After the oral administration of 160 mg pseudoracemic verapamil (80 mg d isomer and 80 mg l isomer), the prolongation of the PR interval was assessed in relation to d- and l-verapamil plasma concentrations. Concentration-effect curves were analyzed with the sigmoidal Emax model. Because of stereoselective 1st-pass metabolism, the mean plasma d- to l-verapamil concentration ratio of 4.5 .+-. 1.2 was substantially greater than that of 2.1 .+-. 0.3 after i.v. dosing. Compared with the concentration after i.v. injection, the total verapamil concentration after oral dosing consisted of a substantially smaller proportion of the more potent l-isomer. These differences in isomer composition of the total verapamil plasma concentration as a result of the route of administration explain the diminished negative dromotropic potency of racemic verapamil after oral dosing.

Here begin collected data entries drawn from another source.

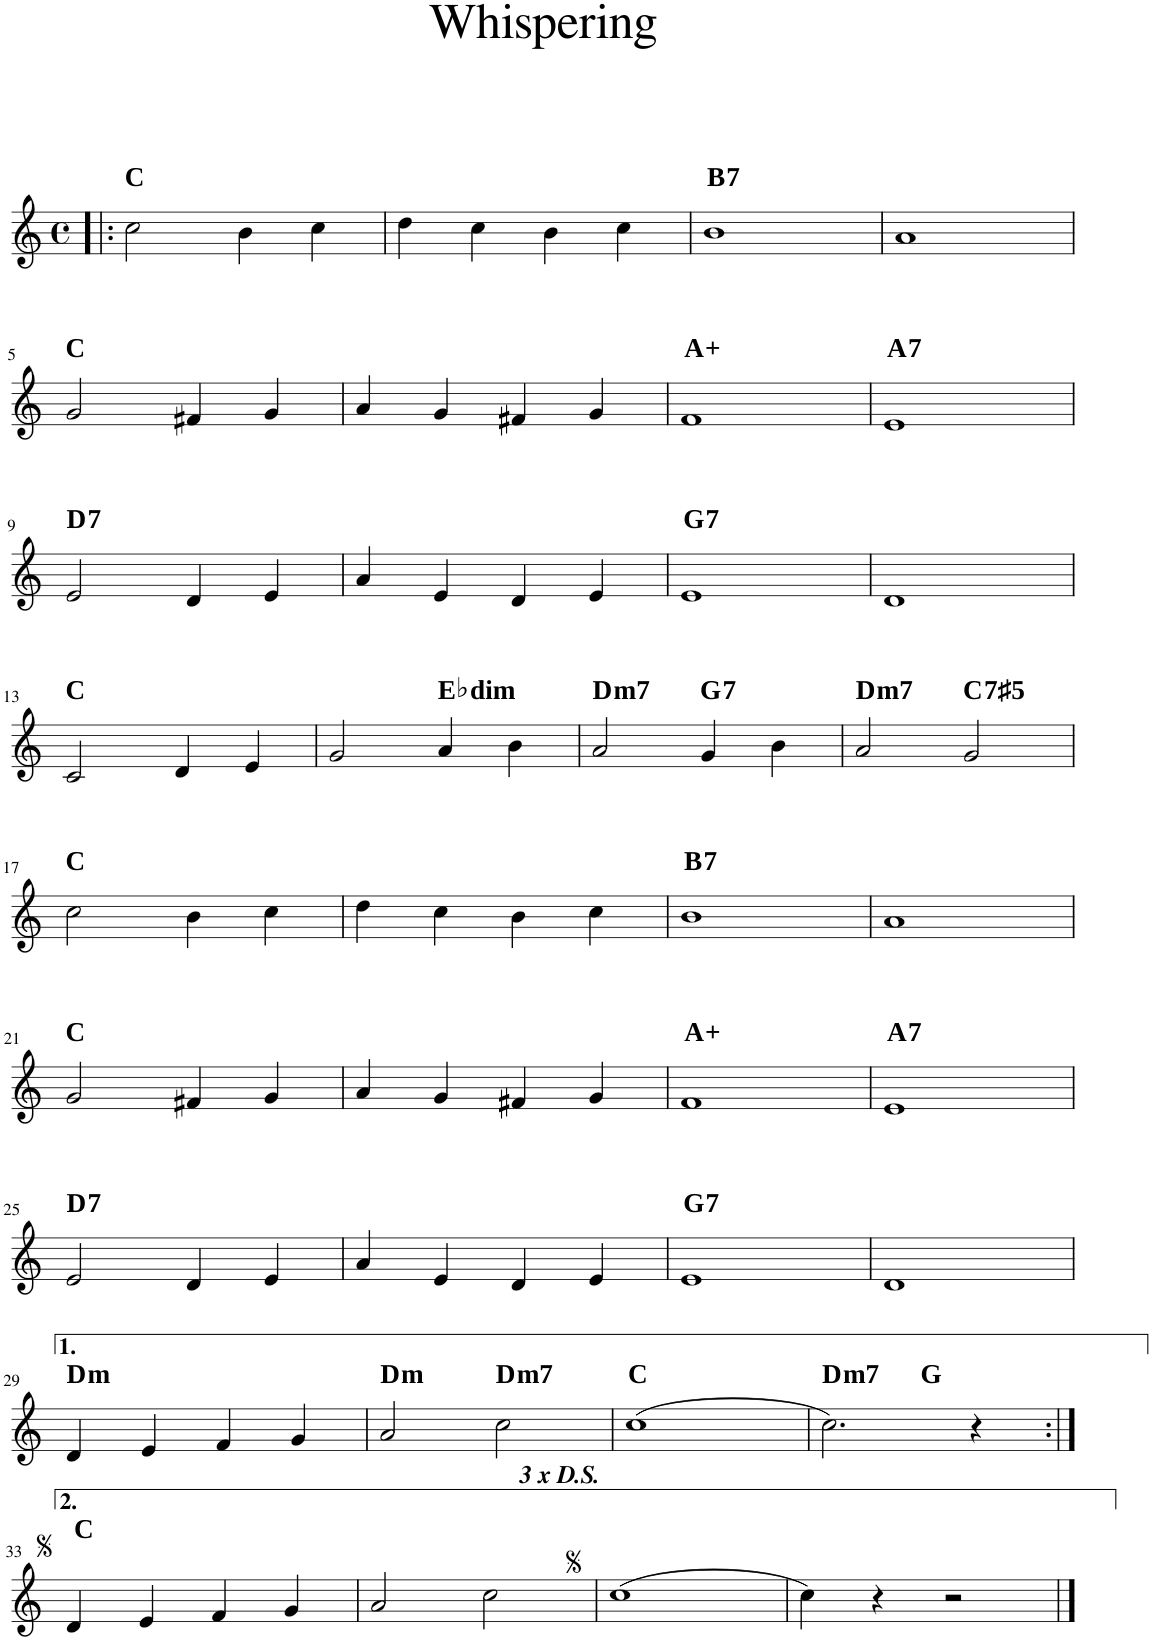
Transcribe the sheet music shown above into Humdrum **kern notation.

**kern	**harte
*part1	*part1
*staff1	*
*I"Piano	*
*I'Pno	*
*clefG2	*
*k[]	*
*M4/4	*
*met(c)	*
=1!|:	=1!|:
2cc\	C:maj
4b\	.
4cc\	.
=2	=2
4dd\	.
4cc\	.
4b\	.
4cc\	.
=3	=3
!	!LO:H:kt=7
1b	B:7
=4	=4
1a	.
!!LO:LB:g=z
=5	=5
2g/	C:maj
4f#X/	.
4g/	.
=6	=6
4a/	.
4g/	.
4f#X/	.
4g/	.
=7	=7
1f	A:aug
=8	=8
!	!LO:H:kt=7
1e	A:7
!!LO:LB:g=z
=9	=9
!	!LO:H:kt=7
2e/	D:7
4d/	.
4e/	.
=10	=10
4a/	.
4e/	.
4d/	.
4e/	.
=11	=11
!	!LO:H:kt=7
1e	G:7
=12	=12
1d	.
!!LO:LB:g=z
=13	=13
2c/	C:maj
4d/	.
4e/	.
=14	=14
2g/	.
!	!LO:H:kt=dim
4a/	Eb:dim
4b\	.
=15	=15
!	!LO:H:kt=m7
2a/	D:min7
!	!LO:H:kt=7
4g/	G:7
4b\	.
=16	=16
!	!LO:H:kt=m7
2a/	D:min7
!	!LO:H:kt=7
2g/	C:aug(b7)
!!LO:LB:g=z
=17	=17
2cc\	C:maj
4b\	.
4cc\	.
=18	=18
4dd\	.
4cc\	.
4b\	.
4cc\	.
=19	=19
!	!LO:H:kt=7
1b	B:7
=20	=20
1a	.
!!LO:LB:g=z
=21	=21
2g/	C:maj
4f#X/	.
4g/	.
=22	=22
4a/	.
4g/	.
4f#X/	.
4g/	.
=23	=23
1f	A:aug
=24	=24
!	!LO:H:kt=7
1e	A:7
!!LO:LB:g=z
=25	=25
!	!LO:H:kt=7
2e/	D:7
4d/	.
4e/	.
=26	=26
4a/	.
4e/	.
4d/	.
4e/	.
=27	=27
!	!LO:H:kt=7
1e	G:7
=28	=28
1d	.
!!LO:LB:g=z
=29	=29
!	!LO:H:kt=m
4d/	D:min
4e/	.
4f/	.
4g/	.
=30	=30
!	!LO:H:kt=m
2a/	D:min
!	!LO:H:kt=m7
2cc\	D:min7
=31	=31
(1cc	C:maj
=32	=32
!	!LO:H:kt=m7
*^	*
2.cc\)	2ryy	D:min7
.	2ryy	G:maj
4r	.	.
*v	*v	*
!!LO:LB:g=z
=33:|!	=33:|!
4d/	C:maj
4e/	.
4f/	.
4g/	.
=34	=34
2a/	.
2cc\	.
=35	=35
(1cc	.
=36	=36
4cc\)	.
4r	.
2r	.
==	==
*-	*-
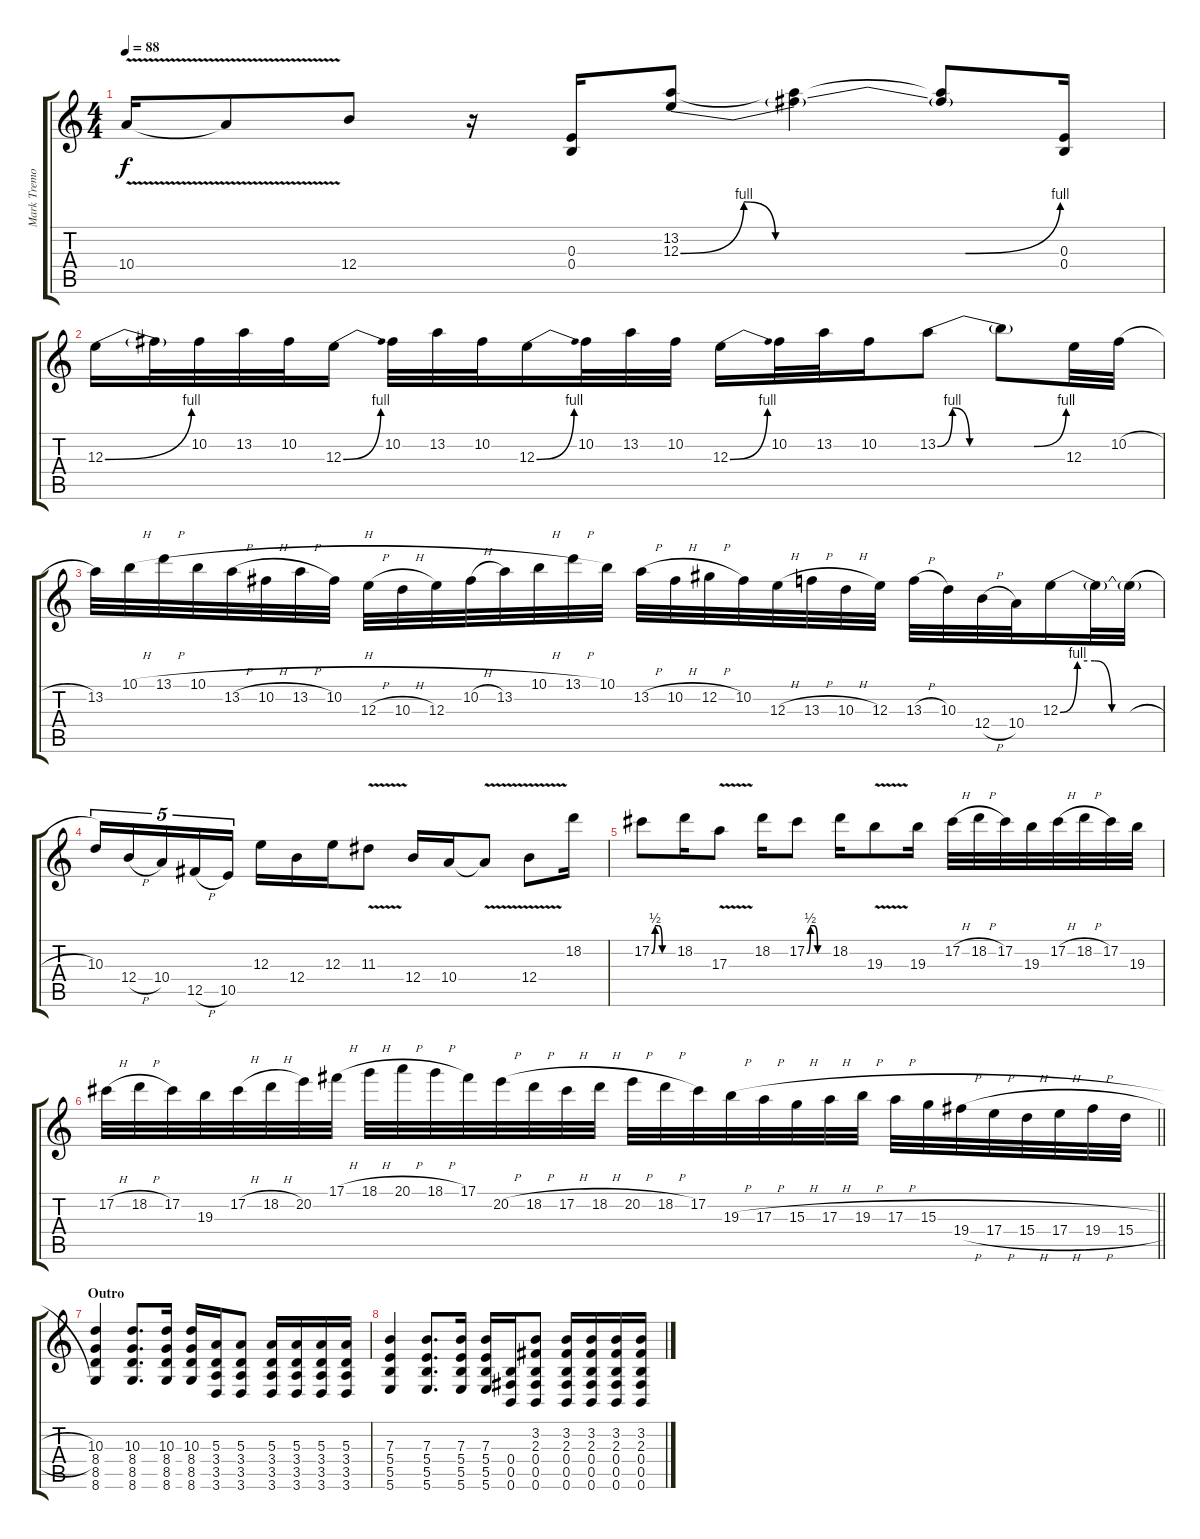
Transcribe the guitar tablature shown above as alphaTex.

\track ("Mark Tremonti" "Mark Tremo") {instrument distortionguitar}
\staff {score tabs}
\tuning (Db4 Ab3 E3 B2 Gb2 B1) {hide}
\ts (4 4)
\tempo 88
\clef g2
\ks c
10.4{v}.16{dy f} 10.4{v t}.8 12.4.8 r.16 (0.3 0.4).16 (13.2 12.3{be (custom 0 0 10 4 15 0 45 0 60 4)}).8 (13.2{t} 12.3{t}).4 (13.2{t} 12.3{t}).8 (0.3 0.4).16 |
12.3{be (bend 0 0 60 4)}.16 12.3{t}.32 10.2.32 13.2.32 10.2.32 12.3{be (bend 0 0 60 4)}.16 10.2.32 13.2.32 10.2.32 12.3{be (bend 0 0 60 4)}.16 10.2.32 13.2.32 10.2.32 12.3{be (bend 0 0 60 4)}.16 10.2.32 13.2.32 10.2.16 13.2{be (custom 0 0 7 4 15 0 45 0 60 4)}.8 13.2{t}.8 12.3.32 10.2{h}.32 |
13.2.32 10.1{h}.32 13.1{h}.32 10.1{h}.32 13.2{h}.32 10.2{h}.32 13.2{h}.32 10.2.32 12.3{h}.32 10.3{h}.32 12.3.32 10.2{h}.32 13.2.32 10.1{h}.32 13.1{h}.32 10.1.32 13.2{h}.32 10.2{h}.32 12.2{h}.32 10.2.32 12.3{h}.32 13.3{h}.32 10.3{h}.32 12.3.32 13.3{h}.32 10.3.32 12.4{h}.32 10.4.32 12.3{be (custom 0 0 10 4 20 4 30 0 60 0)}.16 12.3{t}.32 12.3{h t}.32 |
10.3.16{tu (5 4)} 12.4{h}.16{tu (5 4)} 10.4.16{tu (5 4)} 12.5{h}.16{tu (5 4)} 10.5.16{tu (5 4)} 12.3.16 12.4.16 12.3.16 11.3{v}.8 12.4.16 10.4.16 10.4{v t}.8 12.4{v}.8 18.2.16 |
17.2{be (custom 0 0 10 2 20 2 30 0 60 0)}.8 18.2.16 17.3{v}.8 18.2.16 17.2{be (custom 0 0 10 2 20 2 30 0 60 0)}.8 18.2.16 19.3{v}.8 19.3.16 17.2{h}.32 18.2{h}.32 17.2.32 19.3.32 17.2{h}.32 18.2{h}.32 17.2.32 19.3.32 |
\barLineRight lightlight
17.2{h}.32 18.2{h}.32 17.2.32 19.3.32 17.2{h}.32 18.2{h}.32 20.2.32 17.1{h}.32 18.1{h}.32 20.1{h}.32 18.1{h}.32 17.1.32 20.2{h}.32 18.2{h}.32 17.2{h}.32 18.2{h}.32 20.2{h}.32 18.2{h}.32 17.2.32 19.3{h}.32 17.3{h}.32 15.3{h}.32 17.3{h}.32 19.3{h}.32 17.3{h}.32 15.3{h}.32 19.4{h}.32 17.4{h}.32 15.4{h}.32 17.4{h}.32 19.4{h}.32 15.4{h}.32 |
\section ("" "Outro")
(10.3 8.4 8.5 8.6).4 (10.3 8.4 8.5 8.6).8{d} (10.3 8.4 8.5 8.6).16 (10.3 8.4 8.5 8.6).16 (5.3 3.4 3.5 3.6).16 (5.3 3.4 3.5 3.6).8 (5.3 3.4 3.5 3.6).16 (5.3 3.4 3.5 3.6).16 (5.3 3.4 3.5 3.6).16 (5.3 3.4 3.5 3.6).16 |
(7.3 5.4 5.5 5.6).4 (7.3 5.4 5.5 5.6).8{d} (7.3 5.4 5.5 5.6).16 (7.3 5.4 5.5 5.6).16 (0.4 0.5 0.6).16 (3.2 2.3 0.4 0.5 0.6).8 (3.2 2.3 0.4 0.5 0.6).16 (3.2 2.3 0.4 0.5 0.6).16 (3.2 2.3 0.4 0.5 0.6).16 (3.2 2.3 0.4 0.5 0.6).16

The concentration required to reach 50% of the maximum effect (EC50) for total verapamil concentration was 129.0 .+-. 22.9 ng/ml, which was more than 3 times higher than that after i.v. injection. To assess the relative contributions of the d- and l-isomers to overall dromotropic potency, changes in the PR interval were measured after separate oral dosing with 250 mg d-verapamil and 100 mg l-verapamil. The EC50 showed an 11-fold difference between the l- (36.9 .+-. 14.7 ng/ml) and d- (363.1 .+-. 64.2 ng/ml) isomers. The EC50 for the l-isomer concentration after oral pseudoracemic verapamil (20.2 .+-. 6.3 ng/ml) did not differ significantly from that after l-verapamil alone (36.9 .+-. 14.7 ng/ml). The l-isomer determines the negative dromotropic effects of verapamil and that the d-isomer is of minor importance.